Transcribe all of the records, leaving out any pictures.

MATERIAL FOR THE TASK:
————

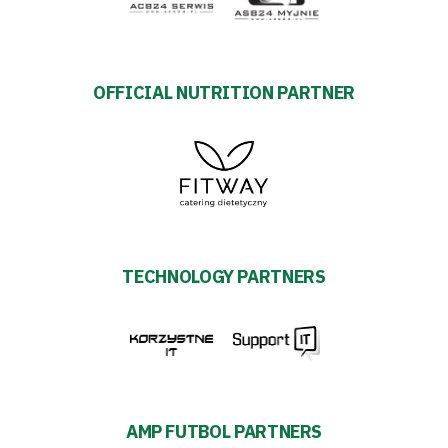
OFFICIAL NUTRITION PARTNER
TECHNOLOGY PARTNERS
AMP FUTBOL PARTNERS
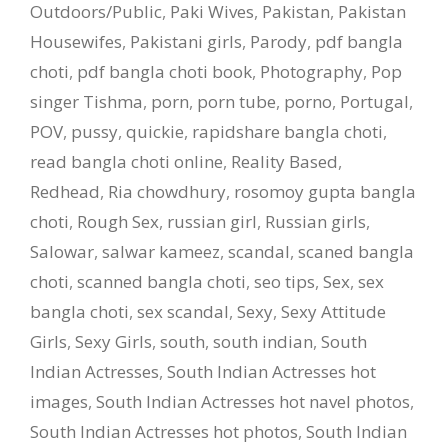
Outdoors/Public
,
Paki Wives
,
Pakistan
,
Pakistan
Housewifes
,
Pakistani girls
,
Parody
,
pdf bangla
choti
,
pdf bangla choti book
,
Photography
,
Pop
singer Tishma
,
porn
,
porn tube
,
porno
,
Portugal
,
POV
,
pussy
,
quickie
,
rapidshare bangla choti
,
read bangla choti online
,
Reality Based
,
Redhead
,
Ria chowdhury
,
rosomoy gupta bangla
choti
,
Rough Sex
,
russian girl
,
Russian girls
,
Salowar
,
salwar kameez
,
scandal
,
scaned bangla
choti
,
scanned bangla choti
,
seo tips
,
Sex
,
sex
bangla choti
,
sex scandal
,
Sexy
,
Sexy Attitude
Girls
,
Sexy Girls
,
south
,
south indian
,
South
Indian Actresses
,
South Indian Actresses hot
images
,
South Indian Actresses hot navel photos
,
South Indian Actresses hot photos
,
South Indian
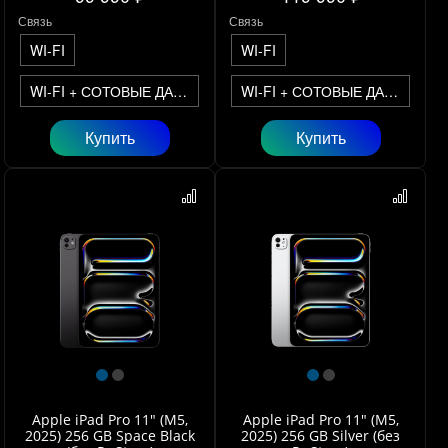
Связь
Связь
WI-FI
WI-FI
WI-FI + СОТОВЫЕ ДАННЫЕ
WI-FI + СОТОВЫЕ ДАННЫЕ
Купить
Купить
Apple iPad Pro 11" (M5,
Apple iPad Pro 11" (M5,
2025) 256 GB Space Black
2025) 256 GB Silver (без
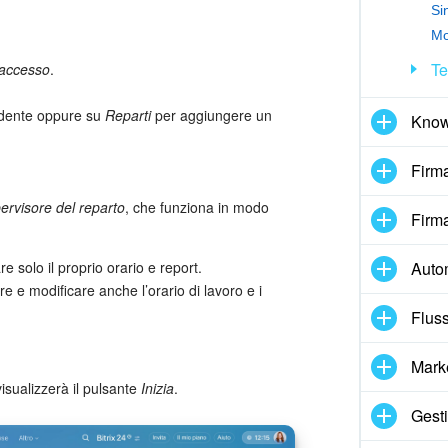
Si
Mo
Te
 accesso
.
ndente oppure su
Reparti
per aggiungere un
Know
Firma
ervisore del reparto
, che funziona in modo
Firma
 solo il proprio orario e report.
Auto
e e modificare anche l’orario di lavoro e i
Fluss
Mark
isualizzerà il pulsante
Inizia
.
Gesti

————

REPLY TO THE TASK:
OFFICIAL NUTRITION PARTNER
TECHNOLOGY PARTNERS
AMP FUTBOL PARTNERS
Outdoors/Public
,
Paki Wives
,
Pakistan
,
Pakistan
Housewifes
,
Pakistani girls
,
Parody
,
pdf bangla
choti
,
pdf bangla choti book
,
Photography
,
Pop
singer Tishma
,
porn
,
porn tube
,
porno
,
Portugal
,
POV
,
pussy
,
quickie
,
rapidshare bangla choti
,
read bangla choti online
,
Reality Based
,
Redhead
,
Ria chowdhury
,
rosomoy gupta bangla
choti
,
Rough Sex
,
russian girl
,
Russian girls
,
Salowar
,
salwar kameez
,
scandal
,
scaned bangla
choti
,
scanned bangla choti
,
seo tips
,
Sex
,
sex
bangla choti
,
sex scandal
,
Sexy
,
Sexy Attitude
Girls
,
Sexy Girls
,
south
,
south indian
,
South
Indian Actresses
,
South Indian Actresses hot
images
,
South Indian Actresses hot navel photos
,
South Indian Actresses hot photos
,
South Indian
Связь
Связь
WI-FI
WI-FI
WI-FI + СОТОВЫЕ ДАННЫЕ
WI-FI + СОТОВЫЕ ДАННЫЕ
Купить
Купить
Apple iPad Pro 11" (M5,
Apple iPad Pro 11" (M5,
2025) 256 GB Space Black
2025) 256 GB Silver (без
Si
Mo
Te
 accesso
.
ndente oppure su
Reparti
per aggiungere un
Know
Firma
ervisore del reparto
, che funziona in modo
Firma
 solo il proprio orario e report.
Auto
e e modificare anche l’orario di lavoro e i
Fluss
Mark
isualizzerà il pulsante
Inizia
.
Gesti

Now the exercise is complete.